Les campagnes de malvertising se multiplient depuis plusieurs mois sur les grandes plateformes. Des chercheurs en cybersécurité ont déjà mis en lumière des publicités Facebook diffusant le malware Android Brokewell. Ces annonces imitaient des marques connues pour inciter au téléchargement d’applications piégées. Les visuels semblaient professionnels et parfaitement crédibles. Les internautes étaient redirigés vers de faux sites clonés.
Ce phénomène ne se limite plus à un cas isolé. D’autres campagnes ont ensuite migré vers Google Ads et YouTube. Des comptes vérifiés ont été détournés pour renforcer l’illusion d’authenticité. Les pirates exploitent les outils publicitaires officiels pour cibler précisément leurs victimes. Une nouvelle étude permet désormais de mesurer l’ampleur du problème sur Meta.
Une analyse de 14,57 millions de publicités Meta révèle 30,99 % d’annonces liées à des arnaques
D’après une enquête de Gen Digital relayée par TechRadar, 14,57 millions de publicités Meta ont été analysées sur une période de 23 jours dans l’Union européenne et au Royaume-Uni. Ces annonces représentaient 10,76 milliards d’impressions. Les chercheurs estiment que 4,51 millions d’entre elles étaient liées à des campagnes frauduleuses. Cela correspond à 30,99 % des publicités étudiées. Au total, ces annonces malveillantes ont généré plus de 304 millions d’impressions en moins d’un mois.

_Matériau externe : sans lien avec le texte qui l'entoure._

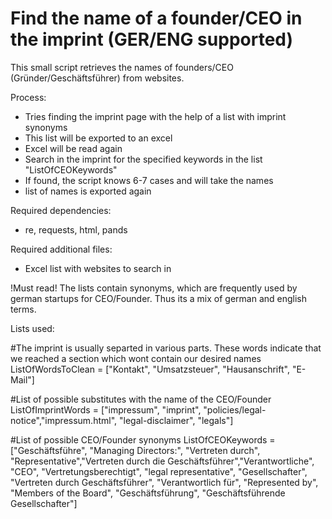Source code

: # Find the name of a founder/CEO in the imprint (GER/ENG supported)
This small script retrieves the names of founders/CEO (Gründer/Geschäftsführer) from websites. 

Process:
- Tries finding the imprint page with the help of a list with imprint synonyms
- This list will be exported to an excel
- Excel will be read again
- Search in the imprint for the specified keywords in the list "ListOfCEOKeywords"
- If found, the script knows 6-7 cases and will take the names
- list of names is exported again

Required dependencies:
- re, requests, html, pands

Required additional files:
- Excel list with websites to search in

!Must read!
The lists contain synonyms, which are frequently used by german startups for CEO/Founder. Thus its a mix of german and english terms.

Lists used:

#The imprint is usually separted in various parts. These words indicate that we reached a section which wont contain our desired names
ListOfWordsToClean = ["Kontakt", "Umsatzsteuer", "Hausanschrift", "E-Mail"]

#List of possible substitutes with the name of the CEO/Founder
 ListOfImprintWords = ["impressum", "imprint", "policies/legal-notice","impressum.html", "legal-disclaimer", "legals"]

#List of possible CEO/Founder synonyms
ListOfCEOKeywords = ["Geschäftsführe", "Managing Directors:", "Vertreten durch", "Representative","Vertreten durch die Geschäftsführer","Verantwortliche", "CEO", "Vertretungsberechtigt", "legal representative", "Gesellschafter", "Vertreten durch Geschäftsführer", "Verantwortlich für", "Represented by", "Members of the Board", "Geschäftsführung", "Geschäftsführende Gesellschafter"]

Les contenus identifiés incluaient du phishing, des redirections vers des malwares ou d’autres infrastructures frauduleuses. Selon les données télémétriques de l’entreprise, le malvertising représente désormais 41 % des cyberattaques visant les particuliers. Il s’agirait de la principale menace pour les internautes.
L’étude souligne également une forte concentration des campagnes. Les dix principaux annonceurs seraient responsables de 56,1 % des publicités frauduleuses détectées. Les chercheurs ont observé des textes quasi identiques et des domaines réutilisés. Plusieurs campagnes partageraient des systèmes de paiement et des infrastructures techniques communes. Certaines seraient liées à des réseaux opérant depuis la Chine et Hong Kong. Cette organisation structurée montre que la fraude publicitaire s’industrialise à grande échelle sur les réseaux sociaux. Un simple clic peut suffire à exposer un internaute à une perte d’argent ou au vol de ses identifiants.